SURİYELİ MÜLTECİLERİ DE ETKİLEYECEK
Ben bunun sadece Afganlarla ilgili olduğunu düşünmüyorum. Suriyeli mülteciler konusunda da yeni bir yaklaşım söz konusu. Ankara’da kayıtlı olmayan Suriyelerin gönderilmesi kararı yeni politikanın ilk adımını oluşturuyor.
CHP’Lİ AYLİN NAZLIAKA’NIN YALANI
CHP Genel Başkan Yardımcıları Selin Sayek Böke ve Gamze Akkuş İlgezdi’nin tweet’leri üzerine dikkatimi çekti. Hemen Aylin Nazlıaka’nın çektiği videoyu izledim.
Aylin Nazlıaka, CHP Kadın Kolları heyeti olarak gittikleri Çanakkale’de otele giriş yaptıkları sırada birinin, “Reisi size yedirmeyiz” diyerek aracı üzerlerine sürdüğünü, CHP’li kadınları ezmeye çalıştığını iddia ediyordu. Ben de o gün yayınlanacak yazımda Tanju Özcan’ın, bir kadınla ilgili iğrenç konuşması hakkında sessiz kaldığı için Aylin Nazlıaka’yı eleştirmiştim. Çünkü Kadın Kolları Başkanı olarak öncelikle onun tepki göstermesini bekliyordum. Eleştirinin zamanlaması yanlış mı oldu acaba diye içimden geçirmedim değil. Yeni bir yazı yazmayı planlıyordum ki, bambaşka bir durum ortaya çıktı.
CHP’Lİ ÇIKTI
“Reisi size yedirmeyiz” diye CHP’li kadınları ezmeye çalıştığı iddia edilen şoför Vedat, “40 yıllık CHP’liyim” dedi.
YALAN 1
“CHP’li kadınları aracıyla ezmeye çalışacak kadar fanatik ve saldırgan AKP’li, reisçi” olarak takdim edilen şoför CHP’li çıktı.
YALAN 2
CHP Çanakkale Kadın Kolları Başkanı Sibel Erol, “Kadınların üzerine direksiyon kırılmadı. Ama parti otobüsümüzün üzerine direksiyon kırıldı” dedi.

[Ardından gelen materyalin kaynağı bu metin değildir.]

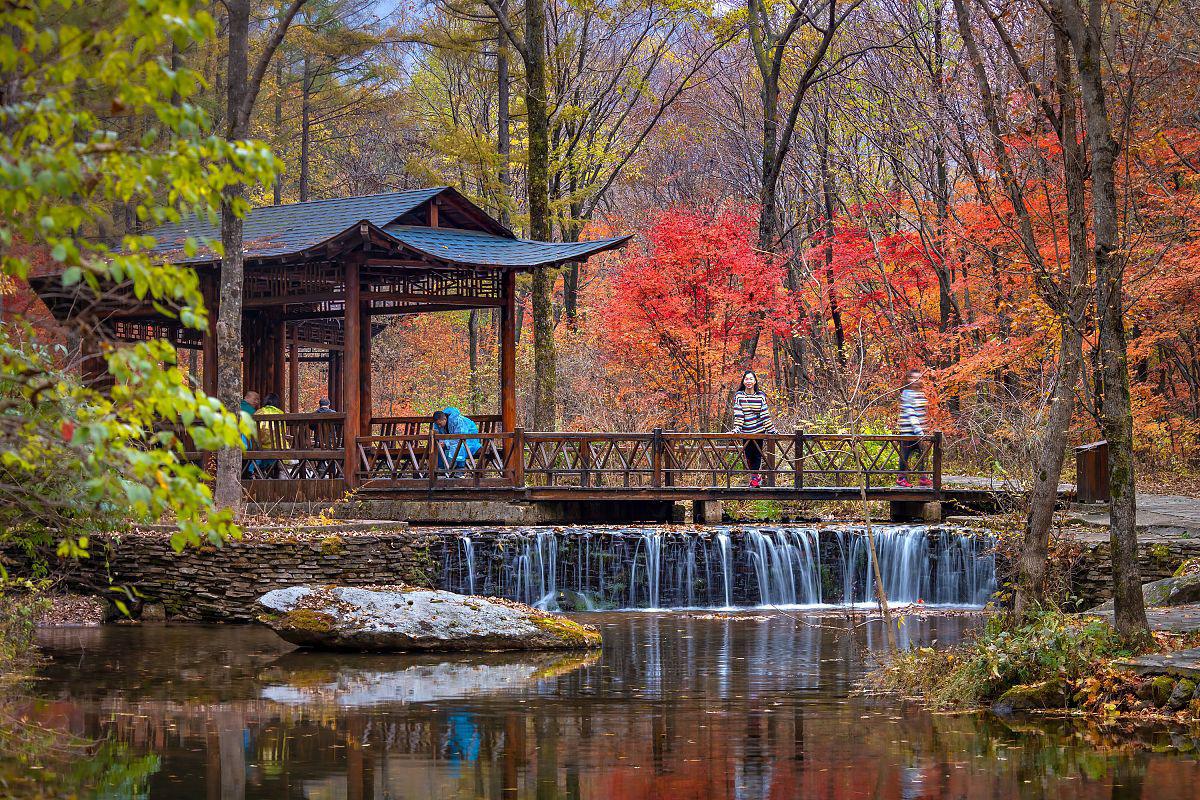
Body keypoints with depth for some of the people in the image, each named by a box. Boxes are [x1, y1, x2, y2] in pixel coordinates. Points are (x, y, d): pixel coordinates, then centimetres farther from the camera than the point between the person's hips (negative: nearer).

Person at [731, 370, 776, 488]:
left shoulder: (761, 396, 0)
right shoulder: (739, 396, -1)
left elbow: (765, 414, 0)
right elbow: (738, 414, -5)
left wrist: (771, 430, -2)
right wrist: (736, 429, -14)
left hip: (759, 430, -1)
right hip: (746, 432, 1)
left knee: (757, 454, -1)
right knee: (749, 455, 5)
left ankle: (754, 478, 9)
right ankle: (757, 477, 21)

Olayın siyasi değil, iki şoförün sürtüşmesi olduğu ortaya çıktı.
Eğer gerçekten CHP’li kadınlara yönelik böyle bir saldırı girişimi olsa ilk olarak ben karşı çıkardım. Ama Aylin Nazlıaka’nın, “Demirden korksak trene binmezdik” diye meydan okumasına, “Bu saldırılar bize vız gelir” diye coşmasına rağmen iddiaları doğru çıkmadı.
Aylin Hanım buna niye ihtiyaç duydunuz? Bu yalanlarla ortalığı karıştırmanın anlamı ne? Yalan siyaseti CHP’ye ne kazandırır?